French patriots brought Charles de Gaulle out of retirement to help win the war for France. But he did just the opposite in one of the most cynical betrayals in all of French history. He surrendered Algeria to the communists, which forced over a million Europeans and loyal Muslims to leave Algeria and settle in France.

Today France is overrun with Algerians who don’t want to live in their own liberated state where radical Islamists have killed thousands of Algerians. And so, we are now fighting barbaric Muslims all over again. Now they are called al-Qaida and radical Jihadist Islamists who are preparing to become the dominant religious power in Europe.

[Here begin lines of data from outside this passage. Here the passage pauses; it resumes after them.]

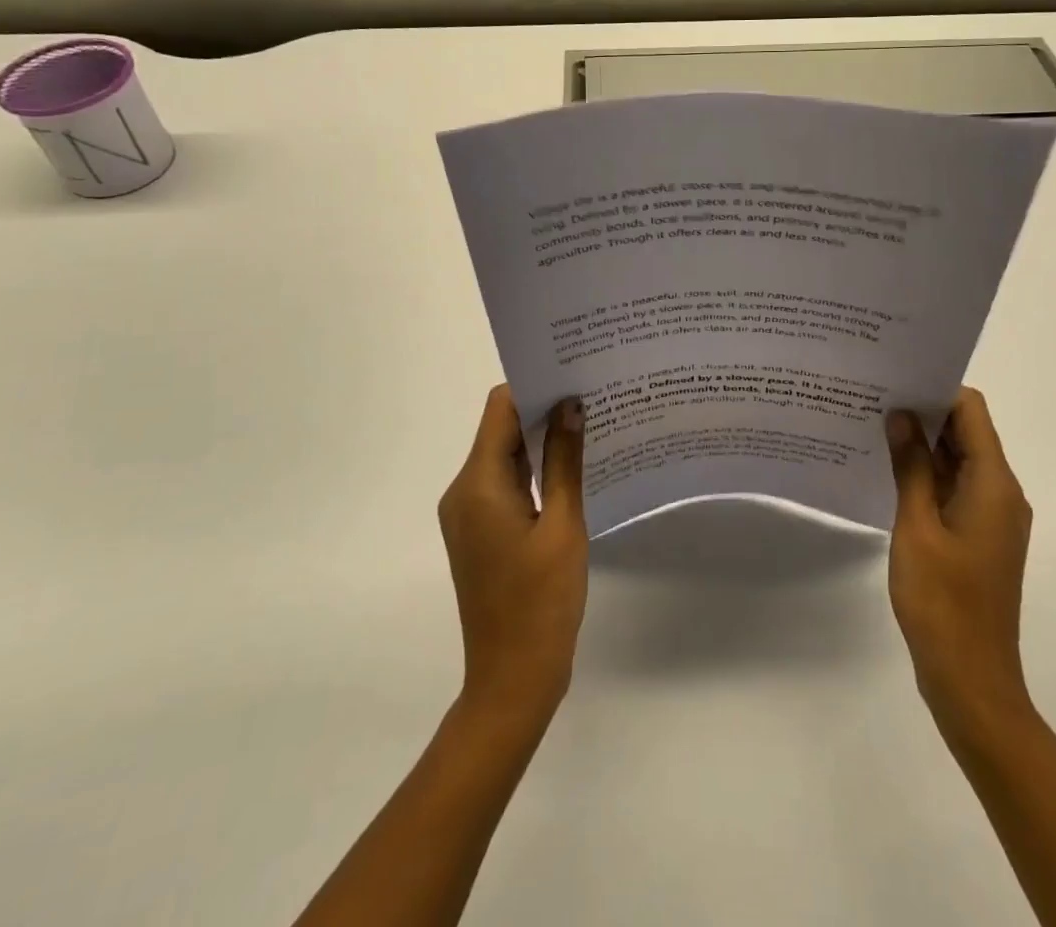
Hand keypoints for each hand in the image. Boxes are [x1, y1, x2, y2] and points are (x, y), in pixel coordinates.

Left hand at [438, 386, 588, 722]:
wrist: (512, 680)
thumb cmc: (541, 602)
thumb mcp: (563, 526)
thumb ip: (566, 461)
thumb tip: (571, 406)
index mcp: (477, 485)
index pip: (500, 409)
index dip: (534, 387)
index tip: (574, 376)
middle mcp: (464, 492)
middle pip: (501, 430)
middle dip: (543, 410)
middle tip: (591, 396)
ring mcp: (469, 514)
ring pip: (506, 457)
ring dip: (541, 441)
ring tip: (590, 426)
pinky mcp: (481, 532)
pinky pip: (506, 484)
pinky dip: (535, 471)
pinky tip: (573, 469)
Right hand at [886, 388, 1034, 733]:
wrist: (971, 680)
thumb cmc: (942, 600)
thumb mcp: (916, 526)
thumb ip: (910, 466)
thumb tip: (901, 414)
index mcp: (994, 484)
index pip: (971, 411)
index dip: (936, 390)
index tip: (895, 380)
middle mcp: (1002, 493)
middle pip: (967, 432)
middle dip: (924, 413)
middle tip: (875, 399)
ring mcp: (993, 517)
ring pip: (960, 461)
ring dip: (923, 445)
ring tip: (875, 428)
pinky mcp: (980, 537)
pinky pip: (956, 488)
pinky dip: (929, 475)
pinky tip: (890, 473)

Lesson to be learned? We are threatened today by the same kind of terrorism and barbarism we fought in our first foreign war. However, distinct differences exist, since U.S. ships have not been attacked by an Islamic state, nor have Americans been held for ransom. As for the attacks against our nation on 9-11, the al-Qaeda terrorists responsible have actually been linked to the rebel opposition in Libya, posing a problem to America in determining who is “friend" and who is “foe” in the Libyan conflict. An article in Britain’s Telegraph for July 11 quoted the Libyan rebel leader, Abdel-Hakim al-Hasidi, as stating that “jihadists who fought against allied troops in Iraq are on the front lines of the battle against Muammar Gaddafi’s regime.” However, if an unmistakable enemy threatening American interests in northern Africa or the Middle East should be determined, a Congressional declaration of war would be in order, as our Constitution mandates.

Apparently, the Muslim world is reverting to its age-old barbaric practices, which forced the Europeans to fight back and subdue them in North Africa. Under the French, they were pacified and productive. Today, the Muslims have invaded France and believe they are in a position to conquer the Europeans. As the French say, “Plus ça change, plus c’est la même chose." The more it changes, the more it remains the same. Or perhaps better put by George Santayana: "Those who cannot remember the past are condemned to repeat it."